Türkiye'nin, Strazburg’daki toplantı öncesinde Işıkırık grubu, Öner and Türk grubu, Nedim Şener grubu ve Altuğ Taner Akçam grubu ile Artuğ and Güvener grubu kararlarıyla ilgili Komiteye sunduğu Eylem Planlarına bu bağlantılardan erişilebilir.

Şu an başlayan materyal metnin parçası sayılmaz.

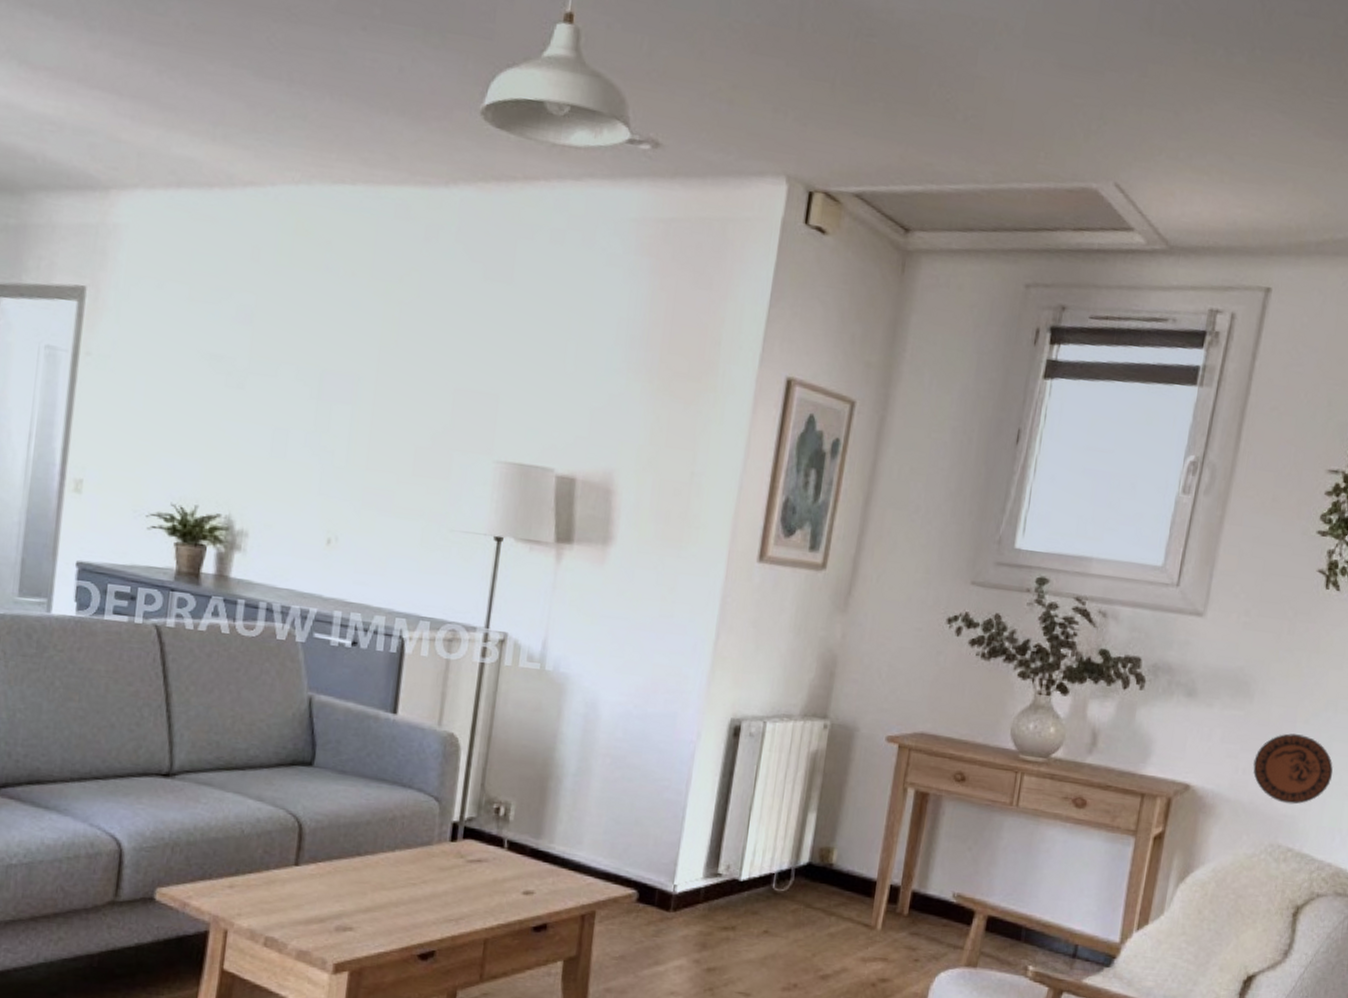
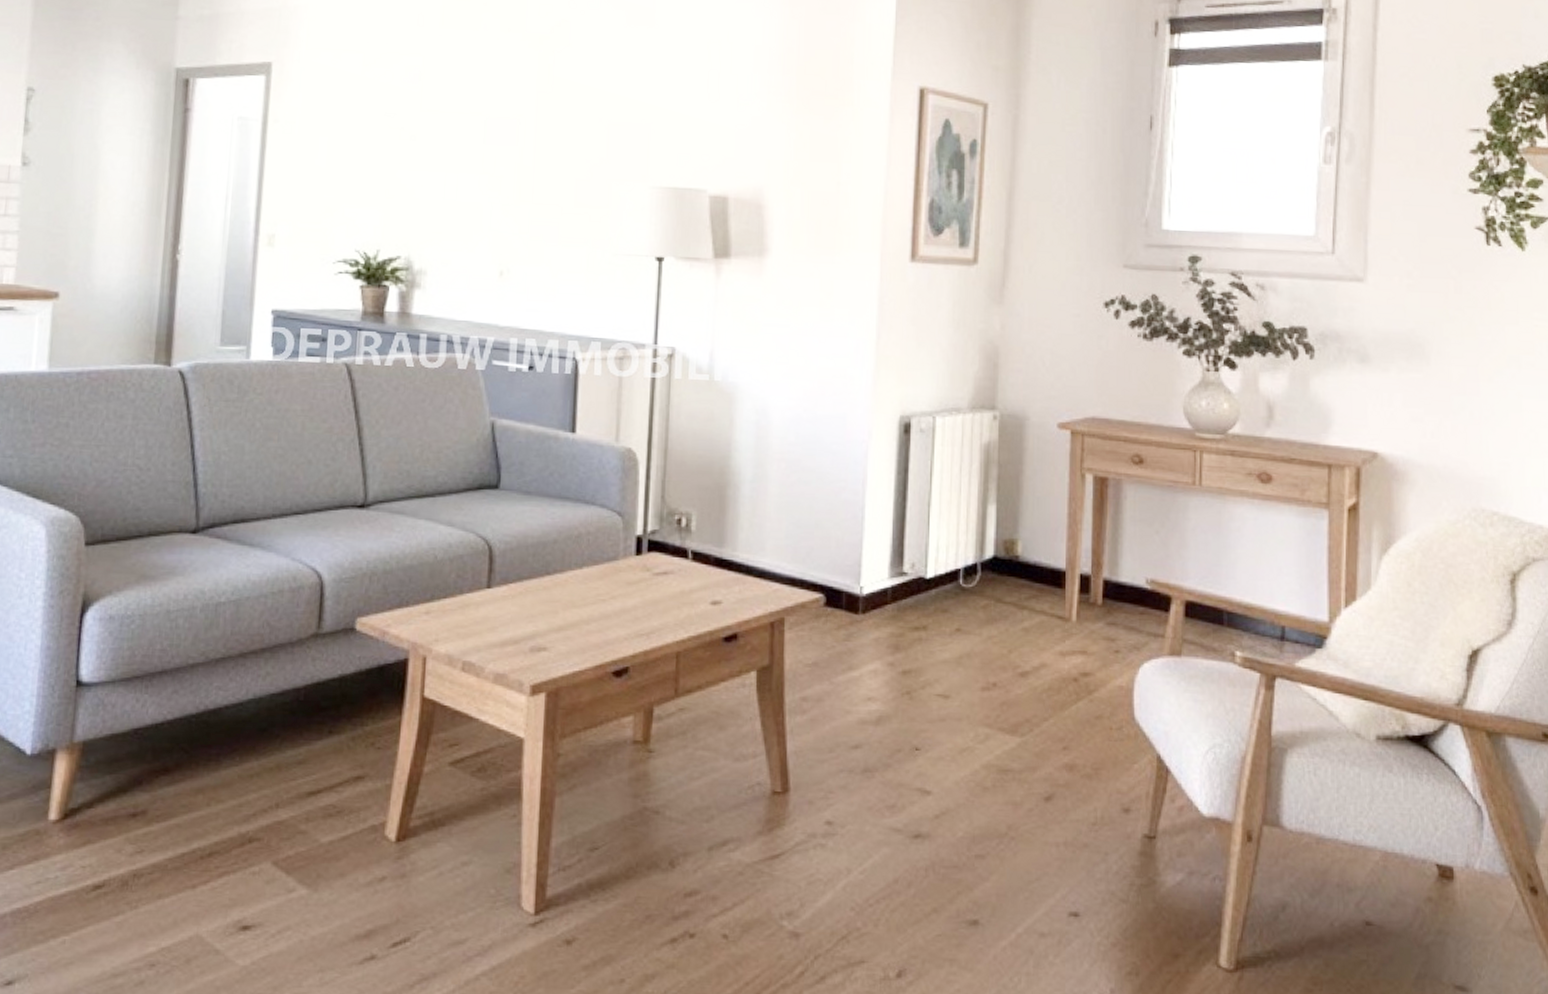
decorative plate: present [1253,733,1333,805] -> none [1441,393,1527,466]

Hak örgütleri: İfade özgürlüğü hâlen tehlikede
ARTICLE 19 ve Türkiye İnsan Hakları Davalarına Destek Projesi (TLSP), TCK ve TMK’da ifade özgürlüğünü baskı altına almakta kullanılagelen belirli maddeleri özellikle işaret eden bir takım AİHM kararlarına rağmen, Türkiye’de ifade özgürlüğünün tehlike altında olmaya devam ettiğinin altını çiziyor.
Komiteye Türkiye’nin Işıkırık grubu ve Öner ve Türk grubu başvurularundaki AİHM kararlarının icrasının yetersizliğine ilişin iki ayrı rapor sunan her iki örgüt, ifade ve toplanma özgürlüğü haklarını kullanan kişileri hedef alan çok sayıda yargılamanın, terörle mücadele yasalarının hâlen hükümeti eleştiren gazeteciler, hak savunucuları ve diğer kişilere yönelik yargı tacizinde yaygın olarak kullanıldığının kanıtı olduğunun altını çizdi.